Transações em espécie não são crime, mas podem ter como objetivo dificultar o rastreio de valores de fontes ilegais. Dados obtidos por órgãos de investigação e imprensa mostraram que a família Bolsonaro, em especial o senador Flávio Bolsonaro, movimentou R$ 3 milhões em dinheiro vivo.

Para o Ministério Público do RJ, o filho do presidente utilizou recursos provenientes do suposto esquema da "rachadinha" em seu antigo gabinete na Assembleia Legislativa para comprar imóveis e pagar despesas pessoais.

Dados da investigação mostraram que Bolsonaro também teve, quando deputado federal, transações e práticas semelhantes às que levantaram suspeita contra seu filho mais velho.

Após a decisão que determinou a remoção do conteúdo do UOL do ar, o ex-presidente Luiz Inácio Lula da Silva ironizou o episódio nas redes sociais.

"Será que o Bolsonaro também vai querer colocar sigilo de 100 anos na matéria do UOL sobre compra de imóveis em dinheiro vivo?", disse Lula.

Segundo publicou o UOL, a Abraji (Associação Brasileira de Jornalismo Investigativo) "vê com muita preocupação uma decisão judicial que manda retirar um conteúdo que é baseado em fatos, em documentos".

"Não há nenhuma inverdade nesse conteúdo. A gente acha que o Judiciário extrapola quando toma esse tipo de decisão porque cerceia o debate e impede que as pessoas tenham acesso a informações importantes. Inclusive a inicial, o pedido, é baseado no fato de que essas informações já são públicas", diz Katia Brembatti, presidente da associação.

Em nota, a ANJ (Associação Nacional de Jornais) protestou contra a medida, que seria "mais um ato contra a liberdade de imprensa no Brasil" e estaria "privando os cidadãos do direito de serem livremente informados".

"A ANJ espera que a decisão seja revista o quanto antes, de modo que a população tenha restabelecido o seu direito de acesso à informação", afirmou a organização.

A ABI (Associação Brasileira de Imprensa) também se manifestou e disse que a censura é inconstitucional e contraria decisões anteriores do STF (Supremo Tribunal Federal).

"Em nenhum momento o senador Flávio Bolsonaro provou a licitude do dinheiro utilizado ou mesmo que os dados apresentados pelo Ministério Público estavam incorretos", afirma a nota.

"A decisão de censurar a notícia, tomada pelo desembargador, deve ser revista imediatamente, seja por decisão de moto próprio ou pelos tribunais superiores. É preciso fazer valer o preceito constitucional de que a liberdade de imprensa é um direito de toda a sociedade."
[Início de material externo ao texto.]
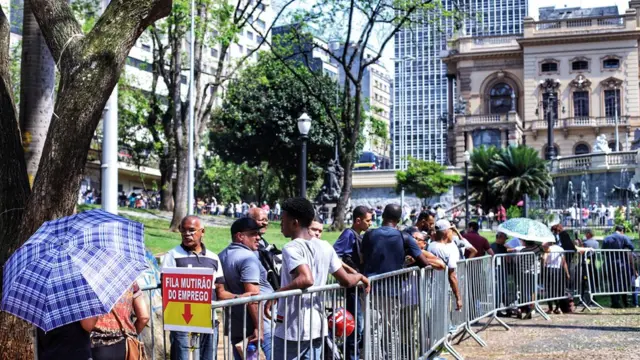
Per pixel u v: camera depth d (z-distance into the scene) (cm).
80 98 584
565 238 1373
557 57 6681
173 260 610
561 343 967
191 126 2456
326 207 3775
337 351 566
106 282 415
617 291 1401
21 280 412
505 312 1274
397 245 718
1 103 662
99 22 604
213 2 2297
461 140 6569
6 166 657
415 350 720
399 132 14450
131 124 3675
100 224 443
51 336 413
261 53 3009
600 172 4331
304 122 1731
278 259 803
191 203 2419
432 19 2872
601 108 6594
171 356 586
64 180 591
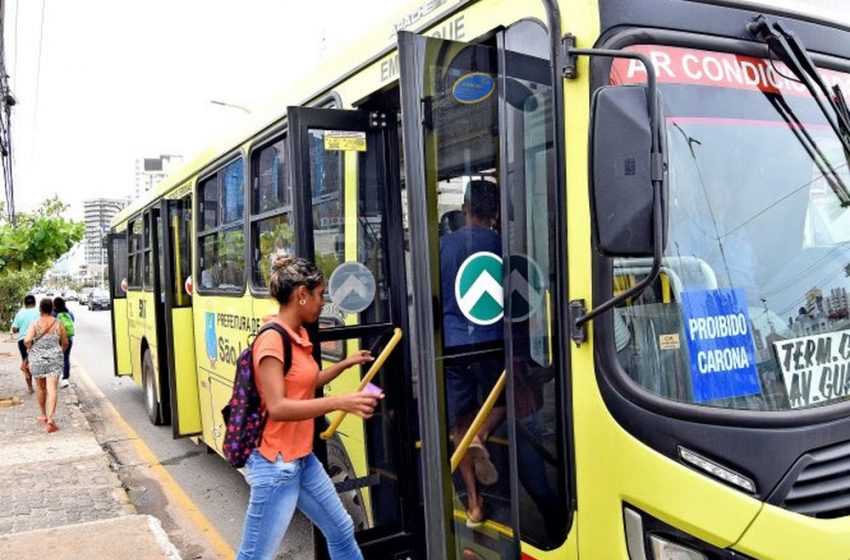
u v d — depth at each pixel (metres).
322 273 3.49
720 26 2.57
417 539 3.84
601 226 2.10
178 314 7.14
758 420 2.27
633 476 2.33
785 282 2.58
Na segunda-feira (19), ainda segundo o UOL, o juiz Aimar Neres de Matos, da 4ª Vara Criminal de Brasília, havia rejeitado a censura à reportagem, solicitada pelos advogados de Flávio. Na ação, eles também alegavam que os jornalistas praticavam crimes de calúnia e difamação, hipótese negada liminarmente pelo juízo.

No caso de crimes contra a honra, a lei determina que a iniciativa de pedir a abertura de processo é da parte que alega ter sofrido a ofensa. O Ministério Público é chamado a se manifestar sobre o recebimento ou não da denúncia, cuja aceitação marca o início do processo.

Na última sexta (16), o promotor Marcos Juarez Caldas de Oliveira se manifestou pelo não recebimento da queixa-crime oferecida pelo senador por considerar que não havia indícios de crimes de calúnia e difamação nas reportagens publicadas pelo UOL.

"Após análise da matéria veiculada, verifica-se que não restou demonstrada a prática dos delitos de calúnia e difamação; o conteúdo jornalístico não apresentou ofensa à honra e à dignidade do querelante", escreveu o promotor.

"É cediço que para a configuração de crime de calúnia é imprescindível a imputação de fato criminoso falso, o que nitidamente não ocorreu no presente caso. No que concerne ao crime de difamação, observa-se que os jornalistas limitaram-se a noticiar fatos e a informar situações que foram objetos de investigação pelo Ministério Público", detalhou o representante do Ministério Público.